1) herhangi bir tamsayıda, hattâ

2) herhangi bir kesirli sayıda, ya da

3) sonsuz sayıda boyutu haiz matematiksel uzaylar inşâ etmeye kadirdir.

Bir boyutlu, iki boyutlu ve üç boyutlu uzayların geometrik olarak da fiziksel cisimler aracılığıyla da temsil edilebilmesi mümkündür. Sezgimiz dahî bunların temsillerinin gerçekten de bir boyutlu, iki boyutlu ve üç boyutlu uzayların temsilleri ya da üç boyutlu cisimler olduklarını açık ve seçik bir biçimde idrâk eder. Buna karşılık, teorik olarak, üçden daha yüksek tamsayıda boyutu olan uzayların geometrik temsillerini inşâ etmek de, bu geometrik temsilleri sezgimiz aracılığıyla algılamak da ya da üçden fazla boyutlu reel cisimler bulup ortaya koymak da mümkün değildir, içinde yaşamakta olduğumuz âlemin cismân! (somut) realitesinde üçden fazla boyutlu cisim yoktur.

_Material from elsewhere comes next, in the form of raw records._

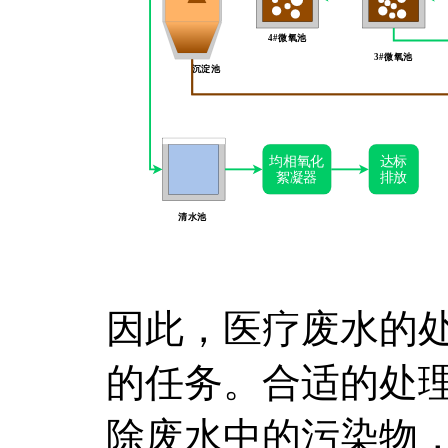
因此，医疗废水的
的任务。合适的处
除废水中的污染物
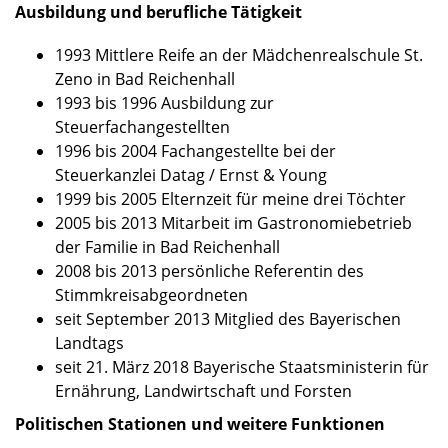
Ausbildung und berufliche Tätigkeit
1993 Mittlere Reife an der Mädchenrealschule St.
Zeno in Bad Reichenhall
1993 bis 1996 Ausbildung zur
Steuerfachangestellten
1996 bis 2004 Fachangestellte bei der
Steuerkanzlei Datag / Ernst & Young
1999 bis 2005 Elternzeit für meine drei Töchter
2005 bis 2013 Mitarbeit im Gastronomiebetrieb
der Familie in Bad Reichenhall
2008 bis 2013 persönliche Referentin des
Stimmkreisabgeordneten
seit September 2013 Mitglied des Bayerischen
Landtags
seit 21. März 2018 Bayerische Staatsministerin für
Ernährung, Landwirtschaft und Forsten
Politischen Stationen und weitere Funktionen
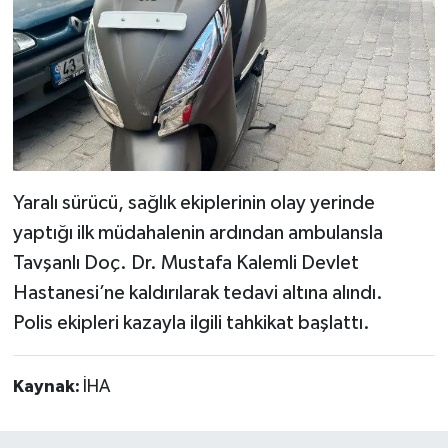
Yaralı sürücü, sağlık ekiplerinin olay yerinde
yaptığı ilk müdahalenin ardından ambulansla
Tavşanlı Doç. Dr. Mustafa Kalemli Devlet
Hastanesi’ne kaldırılarak tedavi altına alındı.
Polis ekipleri kazayla ilgili tahkikat başlattı.
Kaynak:
İHA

Fraktal denilen ve temsilleri bir düzey üzerine resmedilebilen geometrik şekillere, teorik olarak, kesirli sayıda boyut izâfe etmek mümkündür; ama herhangi bir fraktal verildiğinde buna tekabül ettirilen kesirli boyut sayısını sezgimiz aracılığıyla bilmek mümkün değildir. Geometrik boyut kavramının açık seçik ve bilimsel bir kavram olmasına rağmen “boyut” kelimesinin zaman içinde avâmî anlam kaymalarına uğradığı gözlenmektedir.
Boyut kelimesi, yalnızca birkaç misâl vermiş olmak için, bugünlerde, meselâ:

Zaman içinde ortaya çıkan hareketler ve fikirler (İslâm’ın, ayrıca, siyâsi ve mistik boyutlarını da göz ardı edemeyiz),

Sebep (Akkuyu nükleer santral ihalesinin Bakanlar Kurulu tarafından iptâlinin başka boyutları da var)

Hakaret ve küfür (O, zâten, tek boyutlu bir heriftir!)

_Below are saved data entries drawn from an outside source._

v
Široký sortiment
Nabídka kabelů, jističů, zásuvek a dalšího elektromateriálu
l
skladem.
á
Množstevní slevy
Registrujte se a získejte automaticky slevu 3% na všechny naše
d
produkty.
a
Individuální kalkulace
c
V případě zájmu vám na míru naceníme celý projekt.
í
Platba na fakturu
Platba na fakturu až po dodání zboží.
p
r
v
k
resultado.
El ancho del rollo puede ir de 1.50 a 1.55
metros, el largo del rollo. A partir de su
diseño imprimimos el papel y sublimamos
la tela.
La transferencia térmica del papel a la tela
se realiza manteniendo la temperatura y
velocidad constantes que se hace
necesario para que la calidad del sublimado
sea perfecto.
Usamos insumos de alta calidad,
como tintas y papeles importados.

Veçhe (İşin ekonomik boyutundan başka bir de sosyal boyutu bulunmaktadır)

Görünüş (Eiffel Kulesi, 1889 yılından beri, Paris’e yeni bir boyut kazandırmıştır)

Kapsam ya da bağlam (Konuyu bu boyutta ele almak bizi nereye götürür?)

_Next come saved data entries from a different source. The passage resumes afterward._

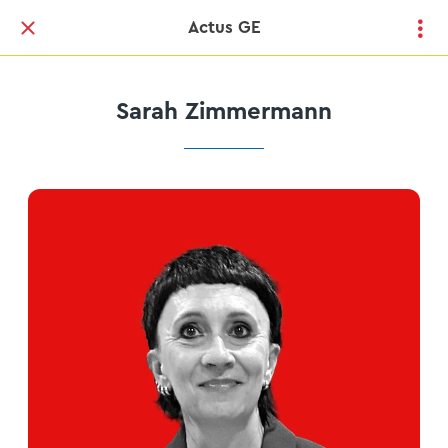
Actus GE
Sarah Zimmermann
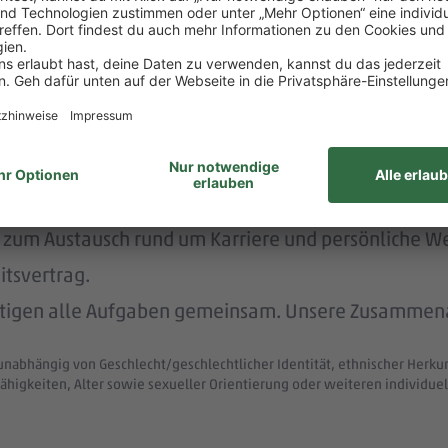
rstützt dich durch die Vermittlung von Betreuungsp
nachhaltig und menschlich.
nem der größten Arbeitgeber Deutschlands.
ke wie das LGBTIQ-Netzwerk „DITO – different tog
eit zum Austausch rund um Karriere und persönliche W
itsvertrag.
ltigen alle Aufgaben gemeinsam. Unsere Zusammenar
unabhängig von Geschlecht/geschlechtlicher Identität, ethnischer Herkunf
ähigkeiten, Alter sowie sexueller Orientierung oder weiteren individ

Değişken ya da parametre (Türkiye’nin Avrupa Birliği’ne katılması kararı, konu bütün boyutlarıyla tartışılmadan alınmamalıdır!)

Gayb âlemi (Ufolar Dünyâ’mıza bir başka boyuttan gelmektedirler.)

ihtimâl (Acemi sürücülerin kaza boyutu yüksektir)

Hacım (Her cesur girişimci işinin boyutunu arttırır) anlamlarında da kullanılmaktadır.
Kelime hazînesinin kıtlığından ya da entelektüel görünmek eğiliminden kaynaklanan bu kavram kargaşası yalnızca avâma has bir davranış değildir, nitekim:

1) pek çok kelli felli bilim adamı dahî, İlmî ürün vermekte zorlandıkları zaman, boyut kavramını deforme ederek nice marjinal ve dolayısıyla irrasyonel fikirler ileri sürmüşler;

2) ya da bu zevatı yorumlayanlar, meselenin künhünü idrâk edemediklerinden konuyu, kendi vehimleri uyarınca, isabetsiz bir şekilde deforme etmişlerdir.

İlim doğru ve isabetli tanımlarla başlar. Bu tanımların:

1) açık,

2) seçik ve de

3) bilimsel olmaları gerekir.

Bu tanımlardan hareket etmek konunun objektif bir zeminde kalmasını sağlar, insanlar:
1) tanımlar üzerinde anlaşamazlarsa, ve
2) kendi idrâklerinde açık ve seçik olmayan kavramların muğlaklığını bilimselmiş gibi vehmederlerse lâf salatası tâbir edilen fuzûlî dedikodular yaparlar. Çoğu kere bu tanımlar kargaşasına, maalesef, resmî kurumlar da katılır.